### EXERCISE BRIEF
Copy every entry verbatim and skip the pictures.

### DATA LISTING

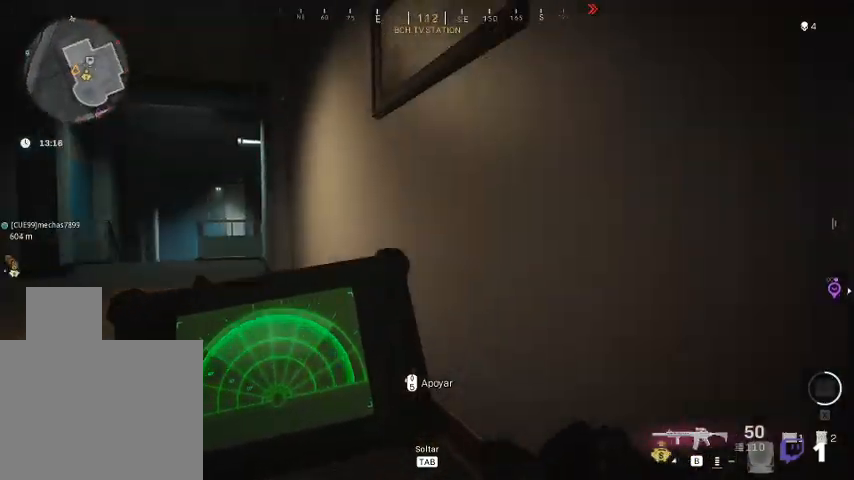
{"keys": ["d"], "mouse": [], "events": [[200, "q", "up"], [333, "w", "up"]]}
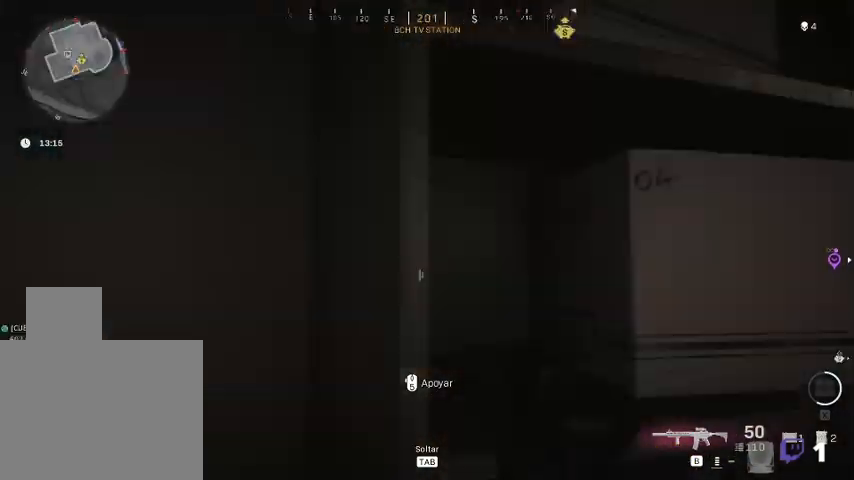
{"keys": ["w"], "mouse": [], "events": [[67, "w", "down"], [433, "d", "up"]]}
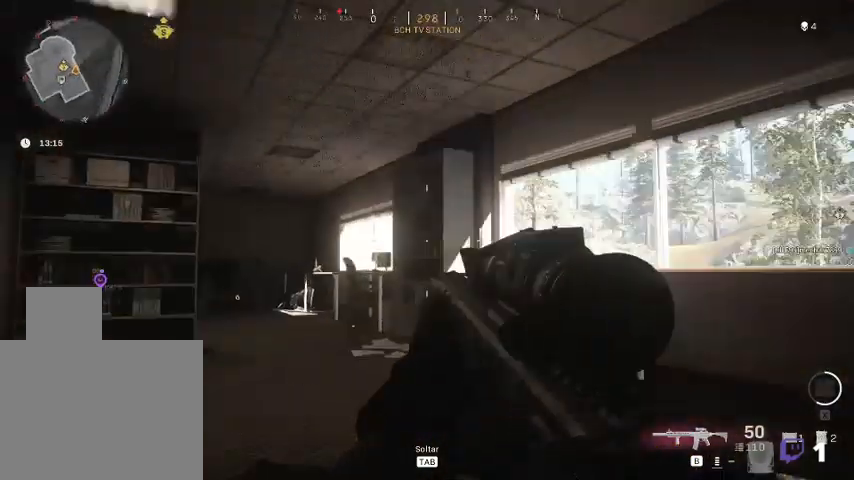
{"keys": ["w"], "mouse": [], "events": []}
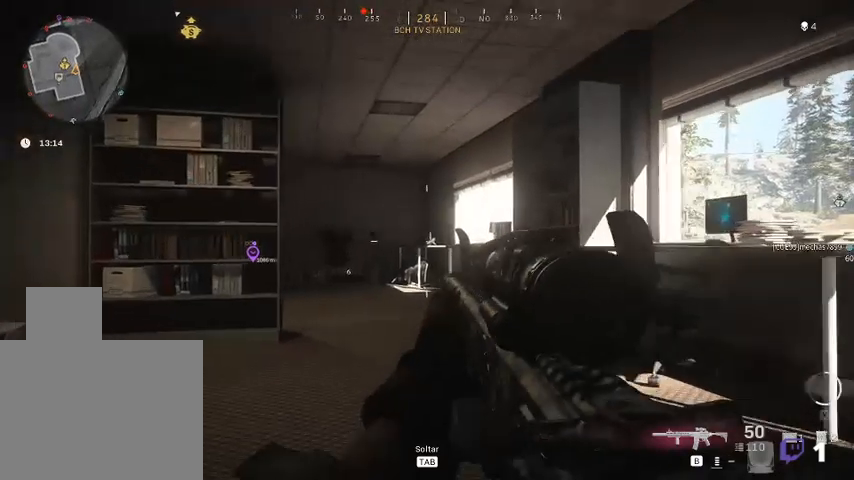
{"keys": ["w"], "mouse": [], "events": []}
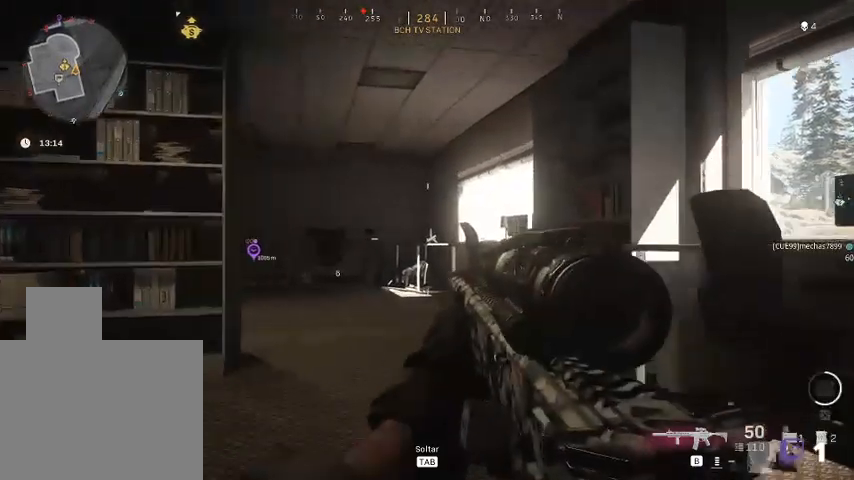
{"keys": ["w"], "mouse": [], "events": []}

### RESPONSE
{"keys": ["d"], "mouse": [], "events": [[200, "q", "up"], [333, "w", "up"]]}
{"keys": ["w"], "mouse": [], "events": [[67, "w", "down"], [433, "d", "up"]]}
{"keys": ["w"], "mouse": [], "events": []}
{"keys": ["w"], "mouse": [], "events": []}
{"keys": ["w"], "mouse": [], "events": []}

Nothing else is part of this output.